-- Source material --
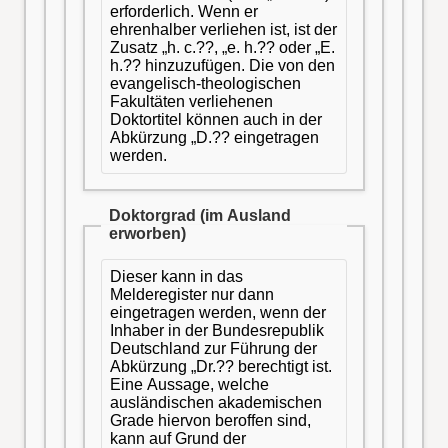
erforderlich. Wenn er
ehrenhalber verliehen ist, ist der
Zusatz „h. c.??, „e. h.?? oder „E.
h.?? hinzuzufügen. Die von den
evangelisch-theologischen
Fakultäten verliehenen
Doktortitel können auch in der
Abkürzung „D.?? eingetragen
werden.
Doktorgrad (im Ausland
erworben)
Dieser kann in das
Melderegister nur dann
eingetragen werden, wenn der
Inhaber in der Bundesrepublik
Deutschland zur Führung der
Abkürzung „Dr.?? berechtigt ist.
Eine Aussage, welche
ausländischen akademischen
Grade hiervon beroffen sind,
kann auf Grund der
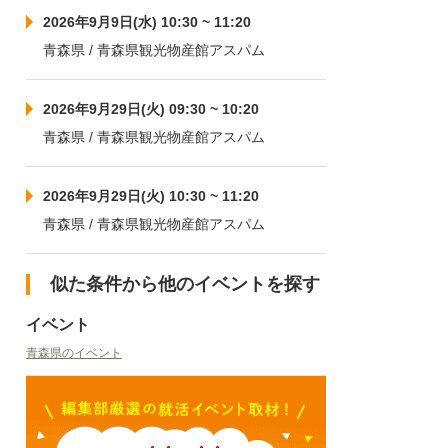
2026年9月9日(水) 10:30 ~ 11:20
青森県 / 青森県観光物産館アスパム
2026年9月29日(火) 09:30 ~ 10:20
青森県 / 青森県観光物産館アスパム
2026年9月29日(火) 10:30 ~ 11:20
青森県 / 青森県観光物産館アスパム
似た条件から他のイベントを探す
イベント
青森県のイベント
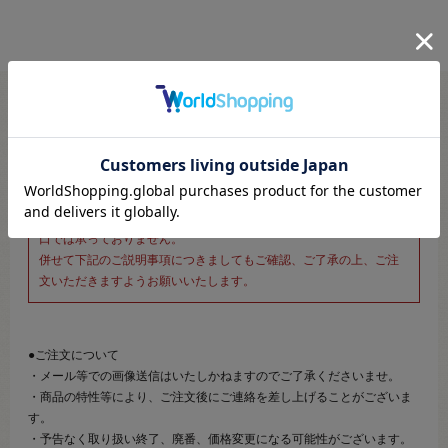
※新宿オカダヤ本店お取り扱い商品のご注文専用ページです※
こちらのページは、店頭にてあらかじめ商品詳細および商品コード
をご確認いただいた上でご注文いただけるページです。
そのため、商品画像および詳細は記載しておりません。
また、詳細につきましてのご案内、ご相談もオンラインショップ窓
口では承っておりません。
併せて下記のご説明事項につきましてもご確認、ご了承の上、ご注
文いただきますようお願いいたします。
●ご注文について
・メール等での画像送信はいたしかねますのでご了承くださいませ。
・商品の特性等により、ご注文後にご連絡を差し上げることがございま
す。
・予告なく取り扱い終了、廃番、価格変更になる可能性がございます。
* * *
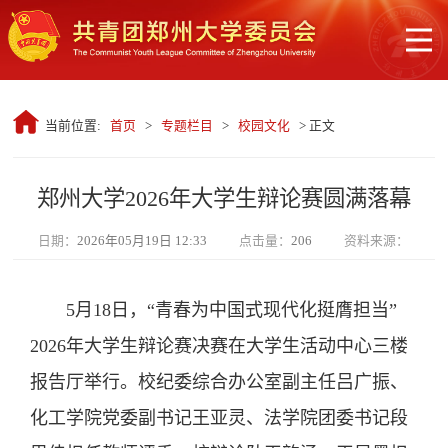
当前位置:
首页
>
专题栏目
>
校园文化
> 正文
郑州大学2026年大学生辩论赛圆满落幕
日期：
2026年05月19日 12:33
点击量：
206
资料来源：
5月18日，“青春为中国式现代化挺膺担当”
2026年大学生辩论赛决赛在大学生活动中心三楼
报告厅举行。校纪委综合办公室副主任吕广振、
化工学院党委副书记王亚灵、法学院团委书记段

-- Problem details --
Give again the stretch of the material from the line containing "erforderlich. Wenn er" through the line containing "Melderegister nur dann", keeping every line as it appears.

-- Reply to the exercise --
erforderlich. Wenn er
ehrenhalber verliehen ist, ist der
Zusatz „h. c.??, „e. h.?? oder „E.
h.?? hinzuzufügen. Die von den
evangelisch-theologischen
Fakultäten verliehenen
Doktortitel können auch in der
Abkürzung „D.?? eingetragen
werden.
Doktorgrad (im Ausland
erworben)
Dieser kann in das
Melderegister nur dann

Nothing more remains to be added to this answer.